When the United States gives weapons to Israel without conditions, this is what they are supporting. Just last month, Israel launched unprovoked air strikes on Gaza, killing dozens of Palestinians, including many children. This happens routinely. We fund it, and we are responsible for it. 

Giving Israel weapons is justified on the grounds of Israel’s “self-defense” and “security.” Defenders of Israel point to rocket attacks on Israel from Gaza by Hamas and Islamic Jihad. But this only looks at one side of the equation: why is Israel entitled to defend itself with violence against attack, but Palestine is not entitled to defend itself with violence against siege and occupation? To believe in Israel’s right to self-defense against those it occupies and besieges, but not the right of Palestinians to resist, is to apply a racist double standard that sees Palestinians as undeserving of the same kind of “self-defense” and “security” that Israel is granted. 
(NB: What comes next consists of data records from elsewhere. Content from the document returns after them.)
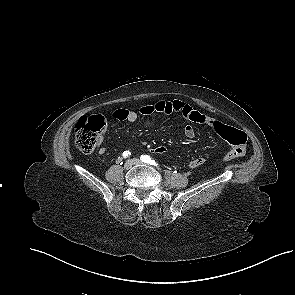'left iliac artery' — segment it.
<instances>
[{
  "label": "left iliac artery",
  "instance_id": "1",
  "mask_svg": "<svg viewBox=\"0 0 295 295\" xmlns=\"http://www.w3.org/2000/svg\"><path fill=\"white\" fill-rule=\"evenodd\" d=\"M141 160L144 162V163H147V164H150V165H153V166H158V164L155 162V160H153L150 156L148 155H141Z\"/></svg>",
  "mask_w": 295,
  "mask_h": 295
}]
</instances>
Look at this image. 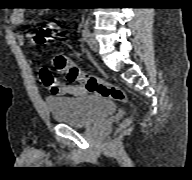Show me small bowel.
Masks as SVG:
<instances>
[{
    "instance_id": "1",
    "label": "small bowel",
    "mask_w": 192,
    "mask_h": 180,
    "mask_svg": "<svg viewBox=\"0 0 192 180\" xmlns=\"http://www.w3.org/2000/svg\"><path fill=\"white\" fill-rule=\"evenodd\" d=\"M11 22L14 25H21L24 22V15L21 10H15L11 15ZM29 36V35H27ZM42 84L54 96H70L77 97L86 93L81 85H67L56 81L47 69L41 71Z\"/></svg>"
}]
</instances>
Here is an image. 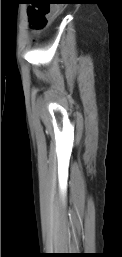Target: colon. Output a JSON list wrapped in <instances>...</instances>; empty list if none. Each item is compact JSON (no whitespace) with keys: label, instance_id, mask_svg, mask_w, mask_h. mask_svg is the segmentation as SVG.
I'll return each mask as SVG.
<instances>
[{"label":"colon","instance_id":"colon-1","mask_svg":"<svg viewBox=\"0 0 122 257\" xmlns=\"http://www.w3.org/2000/svg\"><path fill=\"white\" fill-rule=\"evenodd\" d=\"M51 14V5H36L29 9L28 15L31 27L35 30H41L46 27Z\"/></svg>","mask_w":122,"mask_h":257}]
</instances>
Israel is the aggressor in the conflict. It has been since the beginning, as Rashid Khalidi explains in a recent Current Affairs podcast episode. Israeli settlers have slowly taken away more and more Palestinian territory, while Palestinians have only such rights as Israel is willing to grant them. To see Israel, the nuclear-armed occupier, as the party in need of “defense” and support, is to live in a topsy-turvy world where the rich and well-armed are oppressed by poor people whose own main arsenal of weapons includes stones and kites. The disparity in power was on full display in 2018, when Palestinians staged marches at the Gaza-Israel border (an area Israel has banned them from entering) and Israeli snipers shot them dead by the hundreds. When will Democrats grow a backbone and pass the basic moral test of being able to condemn apartheid? The spectacle of Democrats like Biden, Pelosi, and Fetterman talking about their “shared values” with a state that conducts systematic dispossession and murder is disgusting. Telling the truth about Israel’s policies may incur a political cost. But Amnesty International and Human Rights Watch are not radical organizations, and they are able to say the word “apartheid.” Jimmy Carter has never been a leftist radical but he could see the situation with open eyes and had the guts to say what he saw. (He was of course accused of anti-Semitism by the Anti-Defamation League.) It’s not much of a litmus test to ask Democrats to be willing to endorse the conclusion of the mainstream human rights organizations and such revered figures as Desmond Tutu. There are consequences to the failure to take a stand on this issue. Israel’s actions are enabled by U.S. support. They continue because our political class is incapable of telling the truth. Even those who know the truth are unwilling to take the political risk of challenging the consensus. But those of us who are aware of the facts have to hold them accountable and impose a political cost on those who choose not to speak out.